Anyone who's spent time with iTunes knows that this means it is ready to shit the bed. Which is normally okay because I can bounce the app, and all that stuff comes back, ready to be downloaded. In this case, both pause and resume are greyed out, my files have failed to download, and I'm just stuck.

Note also how small the scrolly is there. That's like a hundred and fifty items (I fly a lot). Unfortunately because they're not purchases, Apple has no real record that I've downloaded them. I have no idea how they track it. So, if I were to kill iTunes, restart it, and look for my downloads, it'd be tabula rasa, baby. I'd have to go and re-find all of those in all those different hard to find places that took me 2-3 hours to actually get into my download queue.

This is now the second time I've done this, and it's pissing me off. iTunes needs to handle network interruptions a lot more robustly, and it really needs to understand and support features like iTunes U.

The other gripe I have with iTU is the utter lack of anything below undergraduate. There's no Algebra II. I would bet that a huge fraction of Apple's iTunes Store patrons are children, on their parent's credit cards or allowances or whatever. Maybe they need help, or maybe they want to place into pre-calc in ninth grade.

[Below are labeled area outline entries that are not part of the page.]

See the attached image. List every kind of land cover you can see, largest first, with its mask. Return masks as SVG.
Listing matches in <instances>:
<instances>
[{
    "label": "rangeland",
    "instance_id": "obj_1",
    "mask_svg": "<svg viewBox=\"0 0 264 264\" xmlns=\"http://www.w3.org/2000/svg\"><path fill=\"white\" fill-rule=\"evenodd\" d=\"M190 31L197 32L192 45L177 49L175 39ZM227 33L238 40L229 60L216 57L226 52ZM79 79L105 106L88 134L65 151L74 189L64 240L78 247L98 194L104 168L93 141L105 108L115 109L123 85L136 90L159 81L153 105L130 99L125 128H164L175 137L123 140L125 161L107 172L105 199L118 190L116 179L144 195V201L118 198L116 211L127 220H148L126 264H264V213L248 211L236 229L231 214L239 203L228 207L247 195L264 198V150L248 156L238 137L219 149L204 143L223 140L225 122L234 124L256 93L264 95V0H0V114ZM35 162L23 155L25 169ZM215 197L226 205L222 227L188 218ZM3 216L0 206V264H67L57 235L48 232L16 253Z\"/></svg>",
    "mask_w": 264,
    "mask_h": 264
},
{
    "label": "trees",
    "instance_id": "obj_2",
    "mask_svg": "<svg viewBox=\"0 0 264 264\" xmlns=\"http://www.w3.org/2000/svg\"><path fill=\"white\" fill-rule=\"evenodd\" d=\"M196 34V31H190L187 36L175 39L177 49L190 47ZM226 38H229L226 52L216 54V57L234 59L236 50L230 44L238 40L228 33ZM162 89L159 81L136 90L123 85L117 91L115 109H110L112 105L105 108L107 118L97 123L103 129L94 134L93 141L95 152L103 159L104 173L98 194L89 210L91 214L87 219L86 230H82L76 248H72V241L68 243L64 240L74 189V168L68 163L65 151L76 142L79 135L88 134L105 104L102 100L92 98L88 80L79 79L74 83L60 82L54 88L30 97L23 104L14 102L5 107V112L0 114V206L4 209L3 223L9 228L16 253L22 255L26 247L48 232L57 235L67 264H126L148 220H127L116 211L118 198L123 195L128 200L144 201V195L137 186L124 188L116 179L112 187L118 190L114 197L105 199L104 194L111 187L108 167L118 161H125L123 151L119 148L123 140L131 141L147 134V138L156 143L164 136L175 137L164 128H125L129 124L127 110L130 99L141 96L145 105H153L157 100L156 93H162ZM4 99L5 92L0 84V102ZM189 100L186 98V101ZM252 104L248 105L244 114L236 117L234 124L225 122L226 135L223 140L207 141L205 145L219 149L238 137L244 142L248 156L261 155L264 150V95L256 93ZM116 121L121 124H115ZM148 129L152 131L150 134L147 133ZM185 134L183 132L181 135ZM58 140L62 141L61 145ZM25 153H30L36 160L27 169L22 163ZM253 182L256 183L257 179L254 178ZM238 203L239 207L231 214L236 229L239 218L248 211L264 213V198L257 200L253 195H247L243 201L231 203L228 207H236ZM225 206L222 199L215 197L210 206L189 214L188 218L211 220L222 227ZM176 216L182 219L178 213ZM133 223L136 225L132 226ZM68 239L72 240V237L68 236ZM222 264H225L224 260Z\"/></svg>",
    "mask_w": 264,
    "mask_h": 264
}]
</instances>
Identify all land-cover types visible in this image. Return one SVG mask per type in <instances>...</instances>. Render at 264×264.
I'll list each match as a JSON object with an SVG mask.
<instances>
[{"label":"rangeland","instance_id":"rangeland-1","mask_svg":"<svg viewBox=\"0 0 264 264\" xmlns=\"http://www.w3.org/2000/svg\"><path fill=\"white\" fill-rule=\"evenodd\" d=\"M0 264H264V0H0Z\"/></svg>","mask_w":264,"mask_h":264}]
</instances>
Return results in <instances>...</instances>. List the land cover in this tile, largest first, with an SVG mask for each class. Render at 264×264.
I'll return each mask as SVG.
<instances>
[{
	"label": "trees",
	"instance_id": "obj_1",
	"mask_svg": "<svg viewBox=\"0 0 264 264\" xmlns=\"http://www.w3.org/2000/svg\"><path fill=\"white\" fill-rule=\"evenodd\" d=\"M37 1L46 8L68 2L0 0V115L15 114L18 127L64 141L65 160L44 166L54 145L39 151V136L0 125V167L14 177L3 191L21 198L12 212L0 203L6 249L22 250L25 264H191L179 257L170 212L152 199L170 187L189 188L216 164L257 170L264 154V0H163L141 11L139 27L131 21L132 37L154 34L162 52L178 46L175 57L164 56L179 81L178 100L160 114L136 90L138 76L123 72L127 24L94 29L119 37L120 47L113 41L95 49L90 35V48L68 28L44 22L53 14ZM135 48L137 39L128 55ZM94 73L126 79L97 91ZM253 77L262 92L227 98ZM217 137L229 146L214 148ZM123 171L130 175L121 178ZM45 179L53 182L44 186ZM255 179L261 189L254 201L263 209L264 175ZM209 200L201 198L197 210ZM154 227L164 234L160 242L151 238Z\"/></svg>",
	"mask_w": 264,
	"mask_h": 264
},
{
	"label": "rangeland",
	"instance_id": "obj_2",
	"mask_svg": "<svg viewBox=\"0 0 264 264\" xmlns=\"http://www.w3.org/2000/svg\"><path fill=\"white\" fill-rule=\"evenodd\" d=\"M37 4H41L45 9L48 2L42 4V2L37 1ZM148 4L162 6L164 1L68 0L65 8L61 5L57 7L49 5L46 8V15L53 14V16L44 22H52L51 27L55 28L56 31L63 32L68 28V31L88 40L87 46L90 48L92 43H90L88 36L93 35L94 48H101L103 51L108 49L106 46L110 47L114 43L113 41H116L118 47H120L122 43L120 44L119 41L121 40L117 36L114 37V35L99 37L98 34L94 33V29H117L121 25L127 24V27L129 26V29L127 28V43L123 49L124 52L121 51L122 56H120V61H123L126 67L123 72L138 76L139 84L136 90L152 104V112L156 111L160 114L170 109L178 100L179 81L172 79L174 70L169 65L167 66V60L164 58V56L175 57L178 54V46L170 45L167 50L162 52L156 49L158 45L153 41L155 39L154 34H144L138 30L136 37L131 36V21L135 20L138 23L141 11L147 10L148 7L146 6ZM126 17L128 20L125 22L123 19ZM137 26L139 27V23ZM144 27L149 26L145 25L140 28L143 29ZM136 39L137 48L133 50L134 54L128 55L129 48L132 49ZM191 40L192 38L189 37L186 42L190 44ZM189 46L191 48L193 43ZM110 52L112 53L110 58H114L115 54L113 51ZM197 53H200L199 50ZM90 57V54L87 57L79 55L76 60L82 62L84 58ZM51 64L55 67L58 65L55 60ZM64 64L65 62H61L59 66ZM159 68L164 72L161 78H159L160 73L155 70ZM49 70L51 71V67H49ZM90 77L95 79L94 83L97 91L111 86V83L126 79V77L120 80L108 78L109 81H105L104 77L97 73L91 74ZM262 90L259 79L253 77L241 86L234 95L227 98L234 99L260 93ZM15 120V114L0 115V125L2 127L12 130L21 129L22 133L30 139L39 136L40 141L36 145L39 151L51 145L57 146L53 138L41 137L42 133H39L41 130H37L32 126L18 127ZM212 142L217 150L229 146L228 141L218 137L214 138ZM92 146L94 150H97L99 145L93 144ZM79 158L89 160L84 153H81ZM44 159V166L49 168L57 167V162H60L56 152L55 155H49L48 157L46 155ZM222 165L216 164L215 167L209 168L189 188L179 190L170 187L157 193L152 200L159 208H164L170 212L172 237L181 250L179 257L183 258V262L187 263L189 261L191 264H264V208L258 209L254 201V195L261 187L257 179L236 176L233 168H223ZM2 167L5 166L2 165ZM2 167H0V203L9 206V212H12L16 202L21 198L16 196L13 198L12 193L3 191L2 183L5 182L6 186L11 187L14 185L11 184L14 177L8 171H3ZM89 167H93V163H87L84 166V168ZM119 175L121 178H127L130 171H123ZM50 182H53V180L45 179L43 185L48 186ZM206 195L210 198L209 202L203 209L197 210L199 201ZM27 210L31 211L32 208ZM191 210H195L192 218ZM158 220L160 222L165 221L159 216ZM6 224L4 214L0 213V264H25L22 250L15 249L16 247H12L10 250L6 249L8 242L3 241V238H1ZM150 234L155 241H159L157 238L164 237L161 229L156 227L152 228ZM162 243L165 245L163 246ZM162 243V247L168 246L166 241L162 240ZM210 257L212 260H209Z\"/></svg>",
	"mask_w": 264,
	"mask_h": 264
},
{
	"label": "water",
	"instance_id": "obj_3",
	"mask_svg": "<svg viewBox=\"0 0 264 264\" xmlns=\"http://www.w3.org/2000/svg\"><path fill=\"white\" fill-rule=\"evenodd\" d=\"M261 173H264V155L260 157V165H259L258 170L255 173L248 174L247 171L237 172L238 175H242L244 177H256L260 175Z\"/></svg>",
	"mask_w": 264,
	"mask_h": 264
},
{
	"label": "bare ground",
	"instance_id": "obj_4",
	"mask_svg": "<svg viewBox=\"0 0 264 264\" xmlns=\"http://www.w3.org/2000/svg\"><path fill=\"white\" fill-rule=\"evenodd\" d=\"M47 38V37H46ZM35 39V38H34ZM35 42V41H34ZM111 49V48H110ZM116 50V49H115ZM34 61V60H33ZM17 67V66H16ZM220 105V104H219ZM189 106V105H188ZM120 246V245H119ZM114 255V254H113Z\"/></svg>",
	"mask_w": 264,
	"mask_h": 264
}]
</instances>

It's painfully missing. A lot of the stuff there is great, there's a lot of garbage too, but what there isn't is material for anyone under about 20 years old.

The only other thing I have to say is there is a ton of Christian material. There's a seminary, and a bunch of religious business from Seattle Pacific University, and that kind of bugs me. I don't know that I want a seminary on iTU. Let's keep the ideology out, and have secular courses. I don't think we need to have "a fundamentalist view on [ noun ]" (offending noun removed, but an actual topic of a 54 minute video), any more than we need to have video courses on using cell phones and remote door locks to detonate IEDs. (meta-godwin, nyah)

10 June, 2007

Here's your chance

For all of you who continually ask me, "what are you listening to?", or want some kind of recommendation or a playlist out of me, I suggest (again) you check out last.fm. A few of these artists I picked up through last.fm, but a few of them I haven't gotten to yet. It looks like I'll be buying a lot of The Tea Party because it's right up my alley, and I need a tiny break from being panjabi. By the by, astute readers of both this weblog and my preferences on last.fm will note that I like Transglobal Underground. A lot. One of my favorite tracks (and I may go on, some time, to say one of my favorite tracks ever) is Drinking in Gomorra. Do yourself the favor, spend the $1.07 and buy that track. Then use Apple's handy "complete album" feature if you like it (I'm pretty sure you will). If not, it's hardly much of a loss.

If you manage to do this correctly, you could actually be listening to music I like before I ever listen to it and you could, you know, recommend it to me. Wouldn't that be novel?